Étant donné que les pages suivantes n’accueillent que des contributions de Palestinien*nes, je ne voudrais pas outrepasser mon rôle d’éditeur ici, mais j’espère que vous accepterez cette modeste participation à cette vision, consistant de ces onze photographies prises entre 2008 et 2023 lors de mes visites régulières en Cisjordanie, à Al Quds-Jérusalem et en Palestine de 48. Rassemblées à l’époque de mon teach-in de 2023 sur l’architecture du colonialisme de peuplement en Palestine, elles étaient censées dépeindre une vision de la Palestine, en apparence, non affectée par la violence de l’occupation. En réalité, nous savons touxtes que rien n’est vraiment ce qu’il semble être, et beaucoup de ces lieux sont inaccessibles pour la plupart des Palestinien*nes de Cisjordanie et plus encore pour celleux de Gaza. Cependant,pourrait-on considérer ces images non pas comme des photographies du passé, mais plutôt comme des images d’un avenir libéré ?

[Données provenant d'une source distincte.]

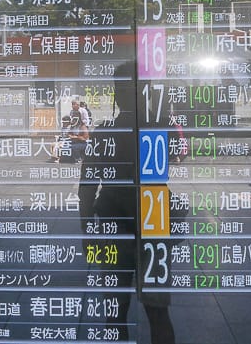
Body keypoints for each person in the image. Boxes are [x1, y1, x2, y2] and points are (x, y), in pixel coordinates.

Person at [79, 63, 176, 344]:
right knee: (158, 313)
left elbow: (86, 189)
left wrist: (87, 231)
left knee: (115, 313)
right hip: (153, 223)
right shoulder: (158, 130)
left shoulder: (103, 133)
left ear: (116, 95)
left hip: (113, 224)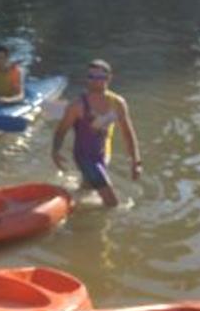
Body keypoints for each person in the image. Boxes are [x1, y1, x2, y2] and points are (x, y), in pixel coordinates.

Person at [51, 58, 142, 207]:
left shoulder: (118, 103)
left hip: (103, 154)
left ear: (108, 78)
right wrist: (55, 151)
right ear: (86, 79)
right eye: (91, 77)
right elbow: (61, 130)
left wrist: (136, 161)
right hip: (84, 156)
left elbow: (128, 132)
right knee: (112, 203)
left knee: (88, 187)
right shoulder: (77, 106)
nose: (95, 81)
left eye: (100, 77)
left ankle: (70, 201)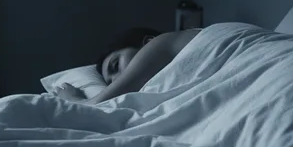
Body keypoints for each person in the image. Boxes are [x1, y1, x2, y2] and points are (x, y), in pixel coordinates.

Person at [56, 26, 201, 105]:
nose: (117, 81)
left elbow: (95, 106)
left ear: (149, 42)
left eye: (116, 65)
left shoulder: (163, 42)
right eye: (110, 83)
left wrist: (73, 100)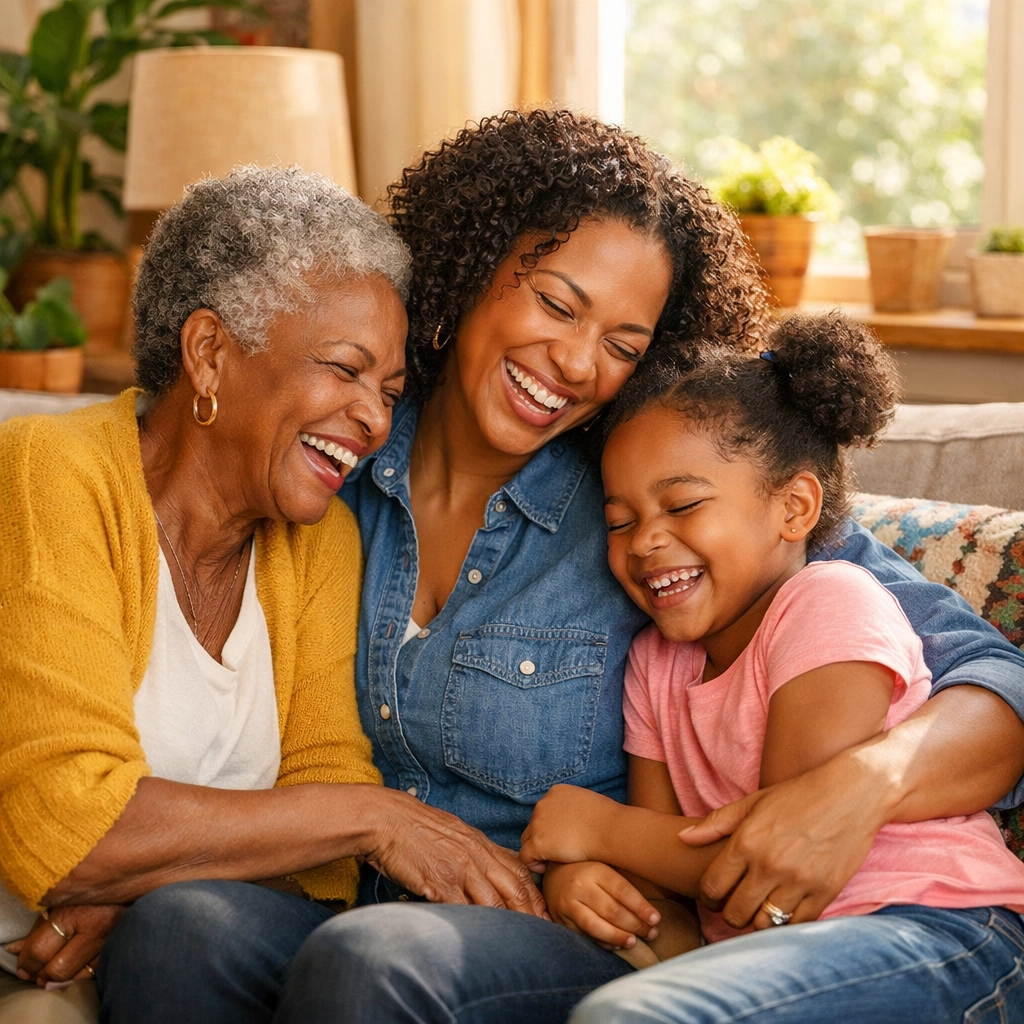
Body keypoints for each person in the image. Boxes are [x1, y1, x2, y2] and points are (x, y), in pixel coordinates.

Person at [273, 110, 1024, 1023]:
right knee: (182, 924)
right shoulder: (339, 458)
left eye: (624, 346)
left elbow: (991, 676)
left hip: (550, 926)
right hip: (354, 889)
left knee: (372, 960)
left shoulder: (658, 499)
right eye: (556, 302)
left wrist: (863, 782)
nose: (578, 363)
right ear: (468, 268)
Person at [0, 165, 543, 1024]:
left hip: (157, 954)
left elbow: (319, 838)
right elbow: (68, 827)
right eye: (345, 369)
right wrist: (376, 819)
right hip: (27, 967)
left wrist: (146, 884)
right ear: (210, 352)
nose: (372, 419)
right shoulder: (52, 476)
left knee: (183, 932)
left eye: (390, 392)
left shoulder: (319, 539)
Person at [518, 312, 1024, 1023]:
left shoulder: (829, 604)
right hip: (772, 954)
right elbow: (672, 892)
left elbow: (778, 859)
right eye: (621, 520)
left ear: (794, 508)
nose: (647, 540)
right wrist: (592, 884)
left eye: (683, 503)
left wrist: (596, 829)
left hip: (938, 931)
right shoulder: (655, 666)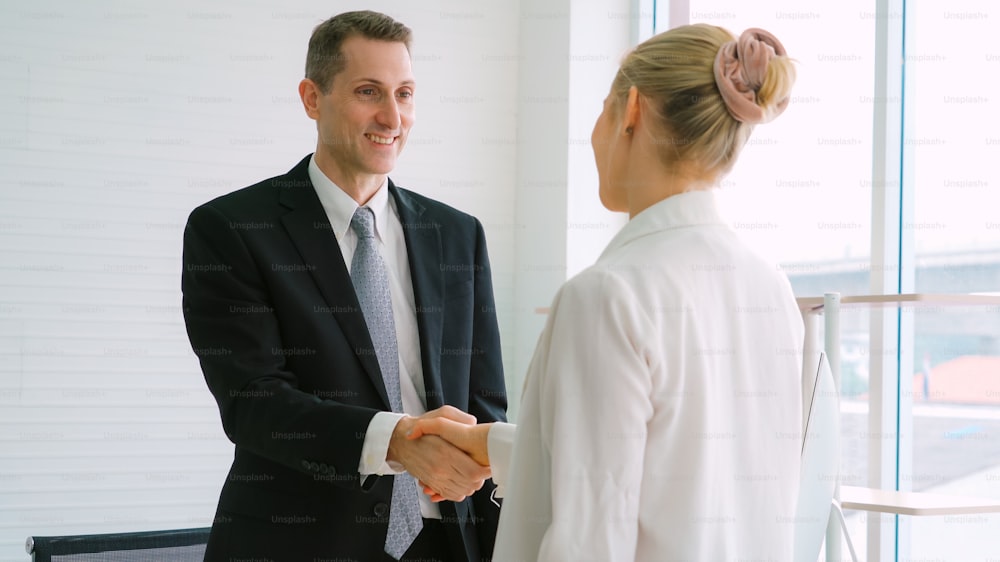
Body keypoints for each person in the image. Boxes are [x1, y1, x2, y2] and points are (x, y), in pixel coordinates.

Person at [408, 24, 804, 560]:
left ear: (632, 109)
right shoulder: (770, 287)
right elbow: (681, 474)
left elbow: (590, 540)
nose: (594, 132)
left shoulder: (606, 296)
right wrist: (494, 444)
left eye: (602, 107)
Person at [181, 10, 507, 562]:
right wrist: (396, 441)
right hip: (300, 541)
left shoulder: (457, 235)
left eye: (404, 93)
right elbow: (255, 402)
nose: (392, 116)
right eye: (367, 91)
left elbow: (483, 400)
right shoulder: (232, 228)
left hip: (447, 540)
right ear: (312, 98)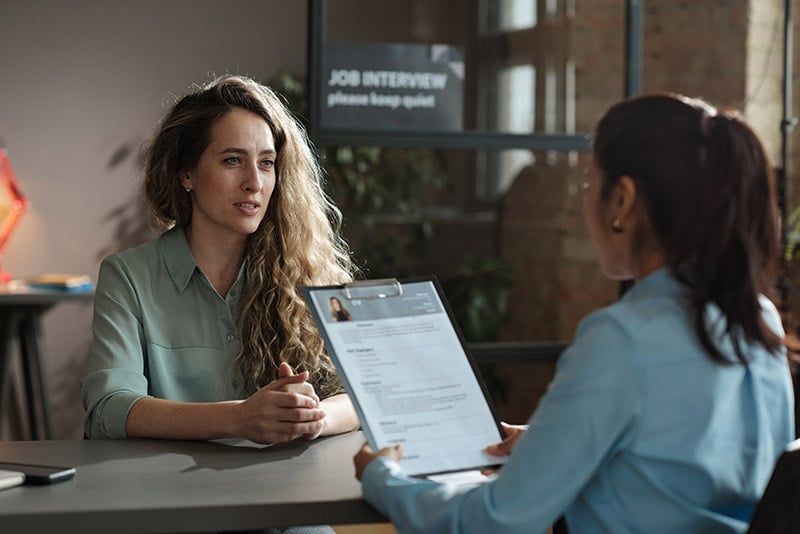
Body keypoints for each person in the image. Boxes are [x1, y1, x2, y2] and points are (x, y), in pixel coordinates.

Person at [353, 94, 796, 533]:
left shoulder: (623, 338)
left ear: (621, 200)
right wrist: (555, 443)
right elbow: (693, 471)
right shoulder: (759, 320)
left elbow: (493, 521)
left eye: (589, 185)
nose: (585, 202)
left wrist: (382, 478)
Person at [82, 74, 360, 447]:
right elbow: (107, 409)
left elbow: (364, 392)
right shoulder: (128, 277)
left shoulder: (307, 273)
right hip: (165, 494)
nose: (254, 183)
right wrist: (239, 418)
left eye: (266, 163)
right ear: (186, 174)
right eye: (233, 160)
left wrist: (309, 418)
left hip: (287, 490)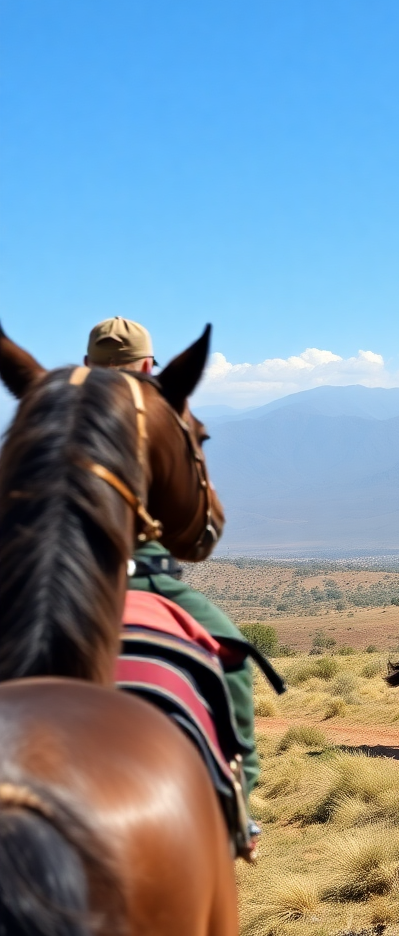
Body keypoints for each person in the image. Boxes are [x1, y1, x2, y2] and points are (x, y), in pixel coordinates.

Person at [84, 316, 262, 795]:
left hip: (36, 576)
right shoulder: (156, 410)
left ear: (86, 364)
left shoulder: (56, 406)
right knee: (229, 652)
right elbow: (190, 516)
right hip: (131, 572)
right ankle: (239, 799)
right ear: (146, 365)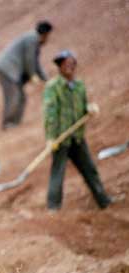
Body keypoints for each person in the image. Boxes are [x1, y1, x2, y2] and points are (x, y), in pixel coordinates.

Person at [44, 50, 113, 211]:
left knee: (89, 169)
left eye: (71, 63)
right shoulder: (53, 88)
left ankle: (103, 200)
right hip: (61, 139)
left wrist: (90, 108)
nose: (69, 67)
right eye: (65, 64)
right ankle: (53, 207)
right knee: (58, 173)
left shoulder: (79, 85)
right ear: (60, 67)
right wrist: (50, 138)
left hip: (77, 137)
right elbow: (50, 114)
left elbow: (83, 106)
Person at [0, 21, 53, 130]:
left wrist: (47, 80)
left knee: (21, 97)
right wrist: (32, 75)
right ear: (45, 34)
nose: (48, 39)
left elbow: (36, 64)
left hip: (11, 71)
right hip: (7, 70)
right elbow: (29, 60)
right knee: (13, 96)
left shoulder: (33, 39)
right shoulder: (32, 39)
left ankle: (15, 123)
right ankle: (7, 124)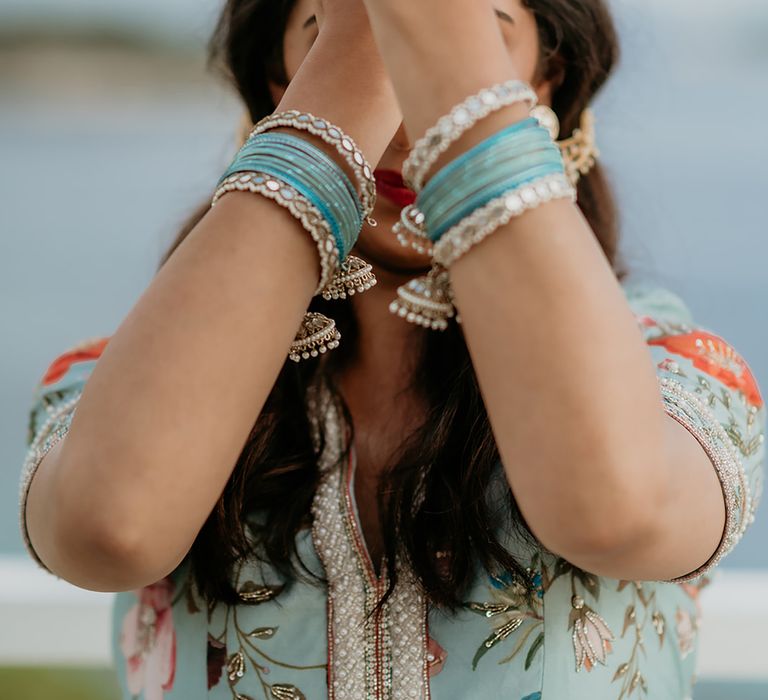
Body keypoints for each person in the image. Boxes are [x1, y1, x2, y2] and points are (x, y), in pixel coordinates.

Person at [18, 0, 766, 698]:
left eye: (480, 25)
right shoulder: (114, 380)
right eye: (327, 32)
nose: (406, 118)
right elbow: (109, 530)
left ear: (548, 79)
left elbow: (617, 513)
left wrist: (442, 61)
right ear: (281, 85)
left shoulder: (674, 366)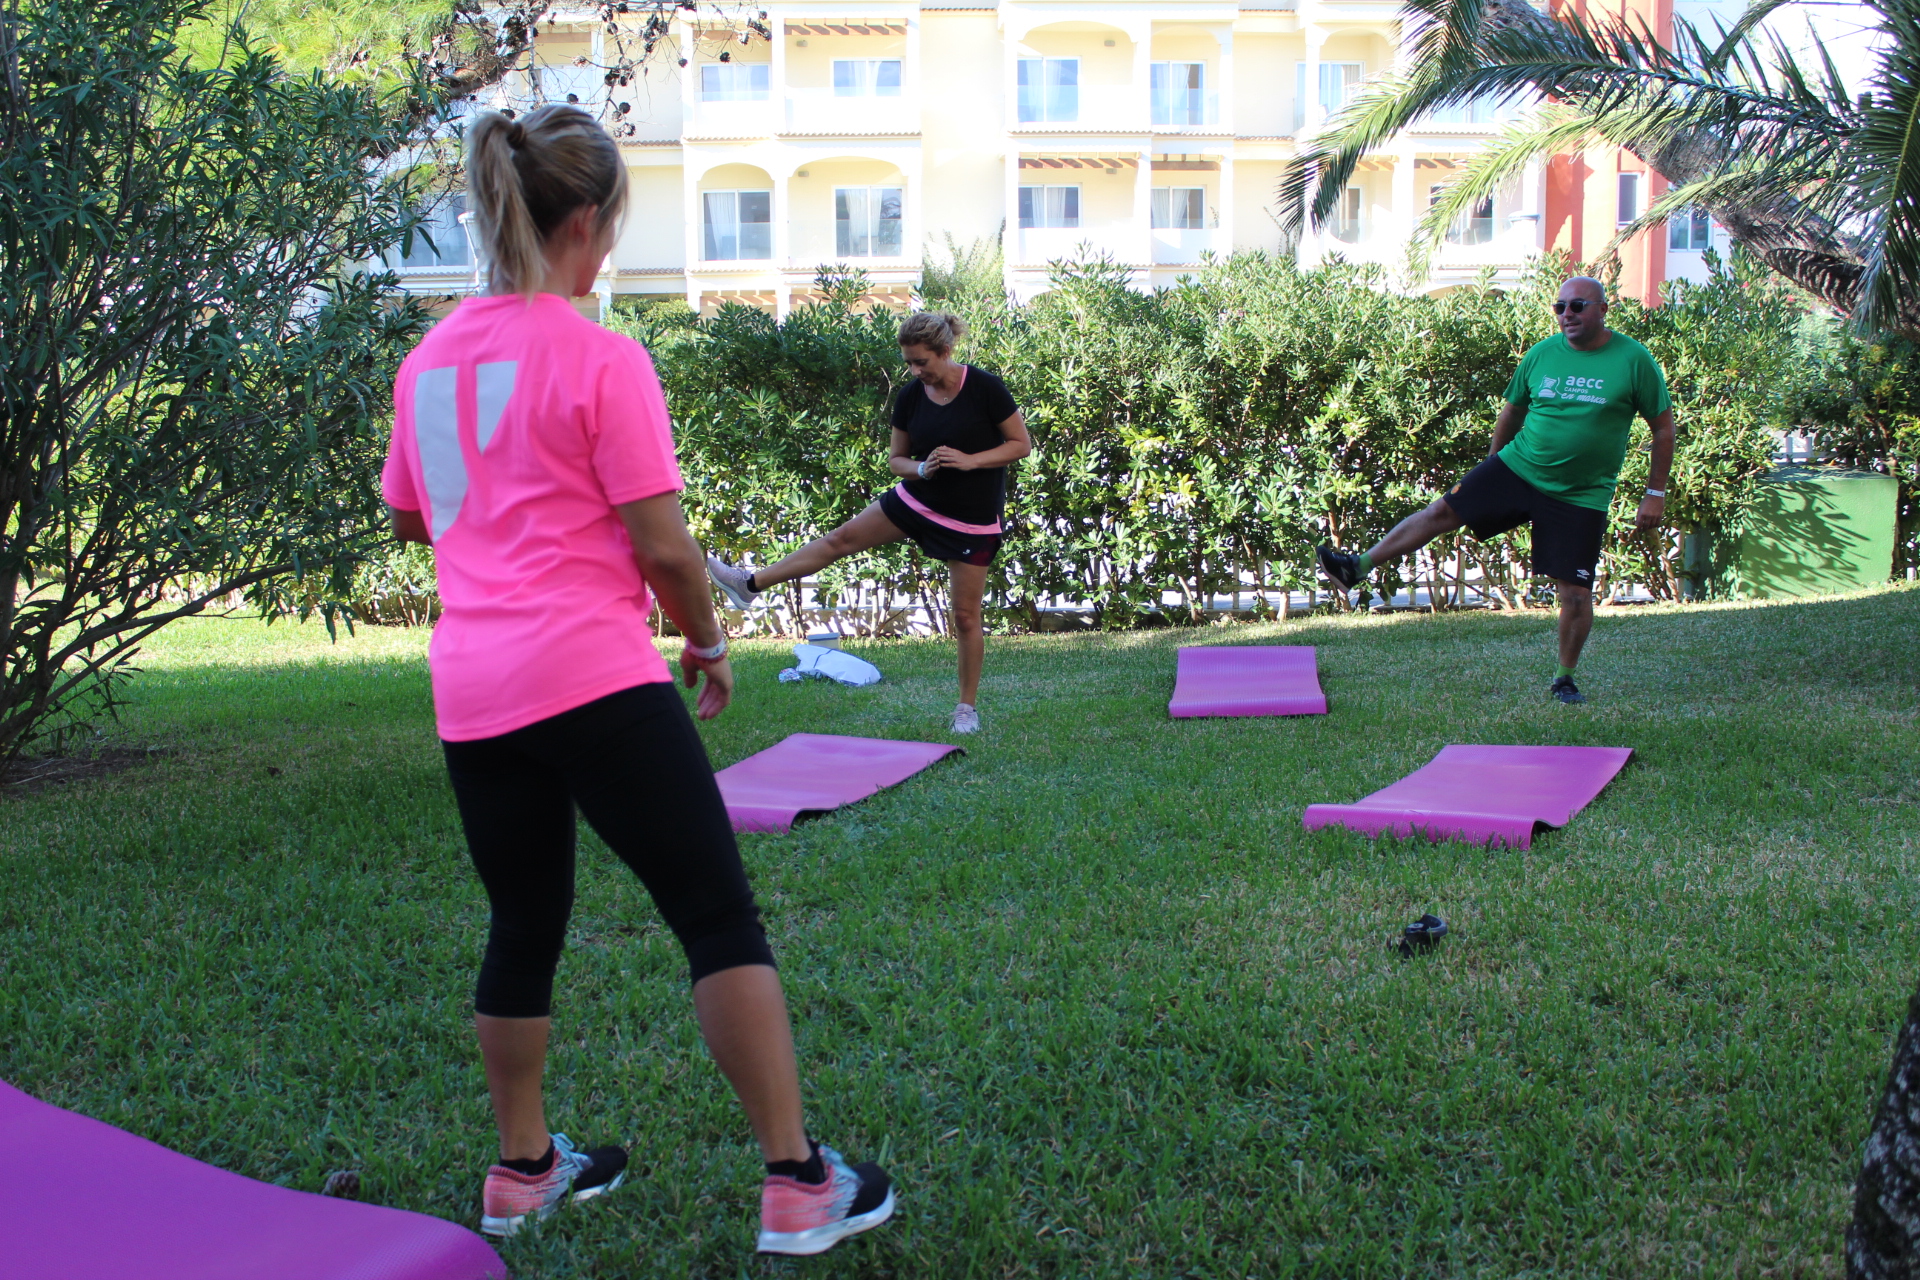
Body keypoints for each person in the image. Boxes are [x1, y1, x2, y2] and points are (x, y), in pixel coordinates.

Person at [380, 104, 893, 1256]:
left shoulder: (426, 361)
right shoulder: (600, 355)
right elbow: (665, 550)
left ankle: (521, 1169)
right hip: (594, 676)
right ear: (593, 222)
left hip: (473, 685)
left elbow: (415, 515)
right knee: (716, 913)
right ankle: (799, 1179)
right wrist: (706, 642)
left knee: (522, 921)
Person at [1317, 276, 1675, 704]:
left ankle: (1564, 678)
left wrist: (1654, 493)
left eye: (1577, 306)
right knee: (1442, 512)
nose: (1567, 316)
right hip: (1518, 468)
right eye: (1559, 308)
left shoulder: (1633, 360)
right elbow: (1511, 413)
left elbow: (1663, 428)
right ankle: (1356, 567)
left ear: (1602, 308)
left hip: (1580, 494)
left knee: (1575, 593)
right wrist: (1492, 465)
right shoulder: (1542, 355)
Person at [704, 312, 1031, 735]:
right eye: (909, 363)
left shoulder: (985, 388)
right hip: (918, 500)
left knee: (966, 618)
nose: (915, 371)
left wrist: (970, 461)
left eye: (921, 362)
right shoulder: (912, 395)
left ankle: (965, 709)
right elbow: (897, 461)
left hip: (972, 518)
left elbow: (1020, 444)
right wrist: (922, 469)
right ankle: (748, 584)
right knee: (840, 538)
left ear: (945, 352)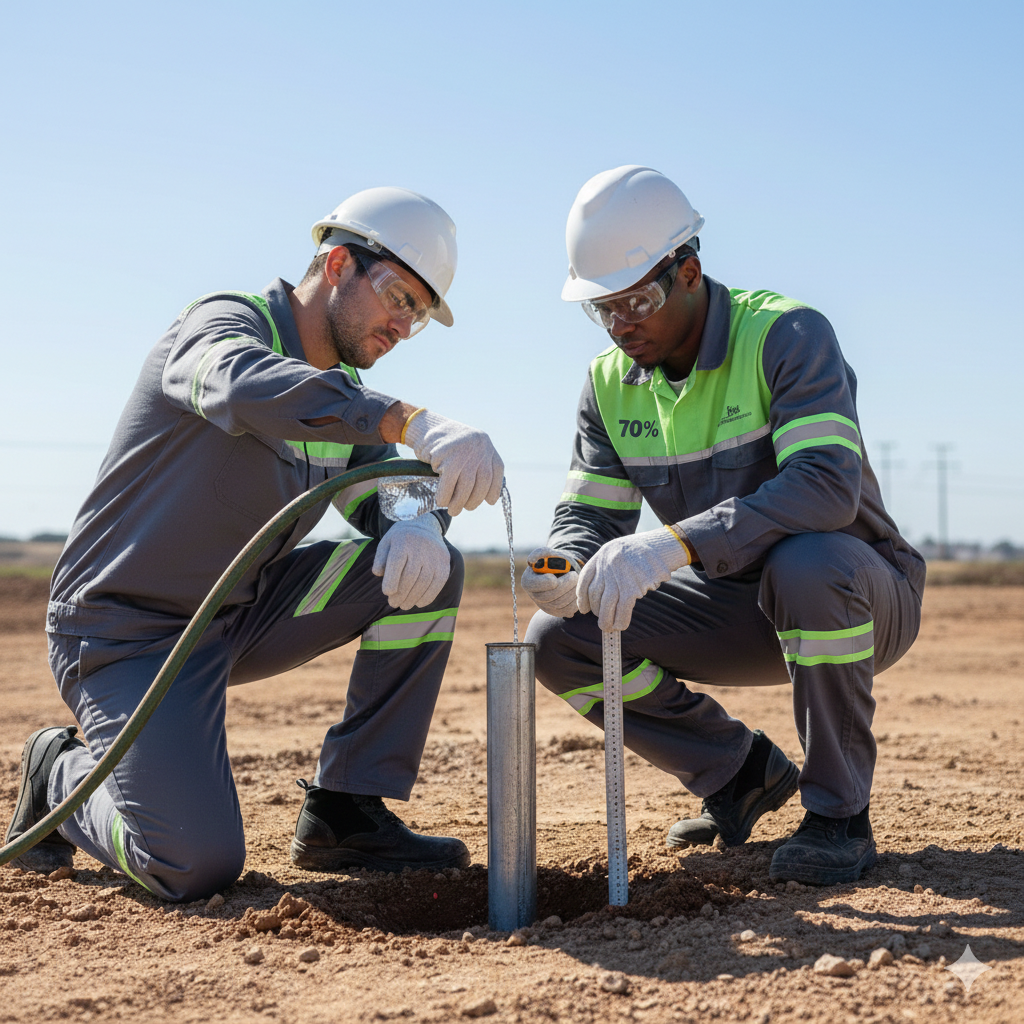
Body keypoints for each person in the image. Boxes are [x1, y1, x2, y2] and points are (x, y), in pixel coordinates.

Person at [6, 187, 505, 901]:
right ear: (337, 263)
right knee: (192, 863)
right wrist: (406, 419)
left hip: (240, 616)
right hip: (129, 633)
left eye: (419, 316)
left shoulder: (344, 396)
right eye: (399, 297)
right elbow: (242, 388)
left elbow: (382, 490)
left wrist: (420, 519)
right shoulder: (222, 325)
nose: (402, 326)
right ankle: (58, 772)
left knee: (427, 573)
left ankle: (344, 811)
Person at [523, 166, 924, 885]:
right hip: (731, 604)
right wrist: (564, 565)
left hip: (856, 591)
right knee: (557, 640)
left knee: (809, 564)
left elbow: (826, 487)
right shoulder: (607, 385)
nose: (621, 325)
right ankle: (739, 773)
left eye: (636, 301)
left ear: (689, 272)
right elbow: (588, 513)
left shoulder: (786, 336)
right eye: (602, 309)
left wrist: (672, 544)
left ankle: (838, 815)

Bien que l’absence de Gaza (que nous voulons imaginer à l’horizon sur la photo de la côte de Jaffa) puisse être tout simplement trop forte pour que nous consentions à nous livrer trop longtemps à cet exercice d’imagination, l’ensemble de ce numéro est destiné à nous faire imaginer cet avenir libéré. Ces petites vignettes pourraient peut-être aider à faire la part des choses entre tout optimisme béat d’un Retour aisé et la grave question que notre collaboratrice régulière Sophia Azeb pose dans son essai : « Comment retourner vivre l’inhabitable ? » C’est avec un tel équilibre en tête que je vous souhaite une lecture inspirante des poèmes, fictions, essais et œuvres d’art qui se succèdent dans les pages qui suivent. ■
Photos (Léopold Lambert 2008-2023): Fragments d’une Palestine future.